Used by the verify path to enumerate indirect objects by number without picking older revisions of objects that were superseded.
@spec next_object_number(binary()) :: {:ok, non_neg_integer()} | {:error, error()}
Returns the next free indirect-object number, derived from the
most-recent revision's /Size. PAdES incremental updates allocate
fresh object numbers starting here.
@spec parse(binary()) :: {:ok, SignCore.PDF.Reader.Revision.t()} | {:error, error()}
Convenience: locate the most-recent xref and read it.
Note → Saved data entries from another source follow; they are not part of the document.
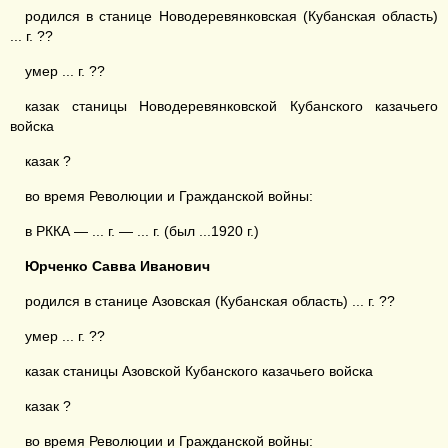
родился в станице Новодеревянковская (Кубанская область)
... г. ??
умер ... г. ??
казак станицы Новодеревянковской Кубанского казачьего
войска
казак ?
во время Революции и Гражданской войны:
в РККА — ... г. — ... г. (был ...1920 г.)
Юрченко Савва Иванович
родился в станице Азовская (Кубанская область) ... г. ??
умер ... г. ??
казак станицы Азовской Кубанского казачьего войска
казак ?
во время Революции и Гражданской войны:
Returns the catalog dict body (the bytes between << and >> of the
object pointed at by /Root). The catalog is what an incremental
update must re-emit when adding a /Sig field — its /AcroForm and
/Pages entries need to be preserved.
Returns {:error, {:malformed_pdf, :catalog_not_indirect}} if the
catalog body isn't a plain dict (rare; would only happen if /Root
pointed at an object stream).
@spec read_dict_at(binary(), non_neg_integer()) :: {:ok, binary()} | {:error, error() | :not_a_dict}
Returns the dict body (the bytes between the object's outer <<
and matching >>) for the object at offset. :not_a_dict for
objects that don't begin with a dict (streams, primitives).
@spec read_object_body(binary(), non_neg_integer()) :: {:ok, binary()} | {:error, error()}
Reads the textual body of the indirect object at the given offset.
Returns the bytes between obj and endobj, trimmed.
Used by the Writer to extract the catalog dict so an incremental
update can re-emit it with a merged /AcroForm entry. Does not
parse stream contents; the bytes are returned verbatim.
@spec read_revision(binary(), non_neg_integer()) :: {:ok, SignCore.PDF.Reader.Revision.t()} | {:error, error()}
Reads the xref table + trailer at the given offset and returns a
Revision describing this PDF revision.
@spec revisions(binary()) :: {:ok, [SignCore.PDF.Reader.Revision.t()]} | {:error, error()}
Walks the /Prev chain newest-first. The first element is the most
recent revision (the one startxref points at); the last is the
original.
@spec signature_dicts(binary()) :: {:ok, [{non_neg_integer(), binary()}]} | {:error, error()}
Returns the list of {object_number, dict_body} pairs for every
indirect object whose body is a dictionary containing /Type /Sig.
This is the canonical way to locate signature dicts: it ignores
comments, content-stream text that happens to mention /Type /Sig,
and superseded older revisions of the same object number. Each
returned dict body is bounded — only the dict content between its
outer << and matching >>, suitable for whitespace-tolerant
regex extraction of /ByteRange and /Contents.
@spec startxref(binary()) :: {:ok, non_neg_integer()} | {:error, error()}
Returns the byte offset stored in the file's terminating startxref
marker. Searches the last 8192 bytes — PDF 1.7 §7.5.5
requires it within the last 1 KiB but real-world authoring tools emit
trailing whitespace that pushes the marker further back.